Дом старосты я напоследок оставила, чтобы вместе с воином и дядей Витором за вещами вернуться. Меня там не ждали — укоренилось у дяди Витора мнение, что я безбожница, обычаев не чтящая. Но все ж староста и его жена единственные не попытались от моего хлеба отказаться, даже поблагодарили.
Посланник наблюдал за мной с удивлением. Обычай был ему незнаком, но вопрос вызвал только один. Воин спросил, действительно ли сиятельная госпожа сама пекла хлеб. Я смутилась, вспыхнула, растерялась совсем. За меня староста ответил. Зычно, громко.
— Сама, ясное дело! Кареглазая все умеет. Всему научена. Хорошая была б в хозяйстве баба, если б не… — он вдруг вспомнил, с кем говорит, и вовремя прикусил язык. Не назвал дар проклятием. Посланнику Императора, выжидающе приподнявшему бровь, это точно не понравилось бы.
Господин Мирс искренне считал, что я заслуживаю наилучшего к себе отношения, почестей. Как королевна из сказок, не иначе. В сравнении с неприятием, почти враждебностью односельчан, не чаявших избавиться от меня, в глаза особенно бросались и вежливость, и почтительность, и уважение воина. Настоящие, не наигранные. И я терялась, не знала, как себя вести.
У моего дома собрались люди, вся деревня. Дети, взрослые, старики. Глазели, шушукались, смеялись, перекрикивались и враз смолкли, когда увидели меня и воина, ведущего двух прекрасных коней в поводу. Расступились, пропустили меня к калитке. Проходя мимо них, заметила, что вещи и горшки у забора нетронутые стоят. Повторяя про себя, что была бы честь предложена, а возьмут или не возьмут — не мое дело, вошла в дом. Подошла к сумкам на столе, проверила, хорошо ли все застегнула. Уложила третью ковригу, что память о деревне сохранить должна.
— Неужели это все, госпожа Лаисса?
Я подпрыгнула от неожиданности, резко повернулась к воину. Мне и в голову не приходило, что кто-то может зайти в проклятый дом, потому так напугалась. Посланник рассыпался в извинениях, вдруг показался еще более смущенным, чем я. Заверила, что все в порядке, что просто задумалась и не услышала его шагов. Господин Мирс улыбнулся и взял со стола сумки.
Они показались ему слишком легкими. Это было видно по тому, как он поднимал поклажу. Много позже выяснилось, что южане задаривали будущих жриц золотом и каменьями, заботились о них, как о царевнах. Ограждали от тревог и забот, ибо дар их был тяжел, а ответственность велика.
Посланник Императора просто поверить не мог в такое различие между разными провинциями.
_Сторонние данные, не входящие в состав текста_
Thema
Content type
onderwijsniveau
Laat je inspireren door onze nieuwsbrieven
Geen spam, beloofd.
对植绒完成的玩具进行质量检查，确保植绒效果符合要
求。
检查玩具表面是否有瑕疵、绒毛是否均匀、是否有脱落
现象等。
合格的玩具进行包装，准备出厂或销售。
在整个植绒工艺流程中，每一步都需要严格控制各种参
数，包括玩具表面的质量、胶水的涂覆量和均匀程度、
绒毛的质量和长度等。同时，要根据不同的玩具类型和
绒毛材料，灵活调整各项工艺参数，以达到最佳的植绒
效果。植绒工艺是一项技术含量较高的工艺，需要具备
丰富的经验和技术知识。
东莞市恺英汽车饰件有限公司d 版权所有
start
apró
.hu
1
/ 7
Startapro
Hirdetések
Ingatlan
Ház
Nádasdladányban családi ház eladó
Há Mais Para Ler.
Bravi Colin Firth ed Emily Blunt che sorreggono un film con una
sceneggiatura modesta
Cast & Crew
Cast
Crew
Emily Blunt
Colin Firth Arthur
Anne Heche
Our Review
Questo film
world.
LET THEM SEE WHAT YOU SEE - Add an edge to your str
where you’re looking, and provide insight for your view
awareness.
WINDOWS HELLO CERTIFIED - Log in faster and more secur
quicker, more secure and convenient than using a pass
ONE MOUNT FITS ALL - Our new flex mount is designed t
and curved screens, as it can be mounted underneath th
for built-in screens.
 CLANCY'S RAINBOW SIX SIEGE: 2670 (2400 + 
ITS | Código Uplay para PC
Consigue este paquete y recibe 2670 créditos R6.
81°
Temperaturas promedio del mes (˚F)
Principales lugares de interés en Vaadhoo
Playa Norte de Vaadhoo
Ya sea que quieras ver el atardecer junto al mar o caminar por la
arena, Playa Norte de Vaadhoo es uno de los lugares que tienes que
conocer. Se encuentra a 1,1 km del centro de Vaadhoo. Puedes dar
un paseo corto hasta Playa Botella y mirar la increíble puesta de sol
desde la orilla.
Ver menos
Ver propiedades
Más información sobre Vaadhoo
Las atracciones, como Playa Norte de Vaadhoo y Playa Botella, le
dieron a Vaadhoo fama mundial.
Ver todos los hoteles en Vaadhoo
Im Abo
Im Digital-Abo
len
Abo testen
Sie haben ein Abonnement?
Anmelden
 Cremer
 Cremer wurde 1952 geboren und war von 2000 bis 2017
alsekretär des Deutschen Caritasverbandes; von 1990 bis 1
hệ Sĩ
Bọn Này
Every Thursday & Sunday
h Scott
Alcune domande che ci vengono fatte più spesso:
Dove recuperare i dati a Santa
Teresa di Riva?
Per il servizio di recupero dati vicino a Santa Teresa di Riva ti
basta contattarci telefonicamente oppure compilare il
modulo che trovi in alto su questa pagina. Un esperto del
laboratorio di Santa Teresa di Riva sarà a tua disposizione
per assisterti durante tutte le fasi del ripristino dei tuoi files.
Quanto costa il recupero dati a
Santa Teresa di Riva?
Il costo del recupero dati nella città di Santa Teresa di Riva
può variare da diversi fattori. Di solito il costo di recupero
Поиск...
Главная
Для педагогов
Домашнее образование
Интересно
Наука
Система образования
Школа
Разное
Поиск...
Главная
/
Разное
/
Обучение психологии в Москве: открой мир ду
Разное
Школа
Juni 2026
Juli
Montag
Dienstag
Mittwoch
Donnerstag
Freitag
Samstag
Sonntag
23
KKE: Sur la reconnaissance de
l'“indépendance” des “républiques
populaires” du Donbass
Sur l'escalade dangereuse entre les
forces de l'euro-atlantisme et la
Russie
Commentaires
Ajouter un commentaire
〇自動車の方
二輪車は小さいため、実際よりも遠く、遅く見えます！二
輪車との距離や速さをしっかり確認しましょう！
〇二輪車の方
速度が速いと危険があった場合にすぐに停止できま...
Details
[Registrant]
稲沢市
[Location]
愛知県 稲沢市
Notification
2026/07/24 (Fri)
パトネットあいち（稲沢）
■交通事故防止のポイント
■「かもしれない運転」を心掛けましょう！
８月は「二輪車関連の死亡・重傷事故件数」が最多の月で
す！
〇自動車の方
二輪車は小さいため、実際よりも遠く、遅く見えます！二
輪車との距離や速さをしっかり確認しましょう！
Я вышла на улицу и окунулась в вязкое напряженное молчание. Если бы не пели птицы, не пофыркивал конь, не лаяла не другом конце деревни собака, я бы решила, что оглохла. Тишина была густой, взгляды людей — холодными и выжидающими. Сердце болезненно зашлось стуком, во рту пересохло, слова никакие на ум не шли. Господин Мирс приторочил мои сумки к седлу, удивленно на дядю Витора глянул. Посланник Императора ждал от старосты Сосновки прощальных речей, и тот не мог промолчать.
— Лаисса, — в кои веки назвав меня по имени, смущенно начал дядя Витор. Голос хриплый от волнения, староста старался не встречаться со мной глазами, говорил медленно. — Мы все и всегда знали, что твое место не здесь. И ждали, когда за тобой приедет Посланник. Вот и случилось. Ну, не поминай лихом… Тебе там, может, лучше будет. Прощай, Кареглазая.
Не самая красивая речь, зато дядя Витор подобрал слова так, чтобы не солгать мне на прощание. Он не щадил мои чувства, нет. Тогда бы не поскупился хотя бы на одно-единственное пожелание. Но и оно было бы лживым, а я бы почувствовала это, какой бы ласковой улыбкой староста ни прикрывался.
Именно в этом заключается мой дар-проклятие. Я вижу ложь и правду. Меня невозможно обмануть.
Улыбнулась, односельчан взглядом обвела. Пожелала здравия и удачи. Мне не ответил никто. Приняла помощь почтительного воина, разъяснившего, как надо сидеть в непривычном женском седле. Умостилась и, тронув поводья, поехала прочь из Сосновки.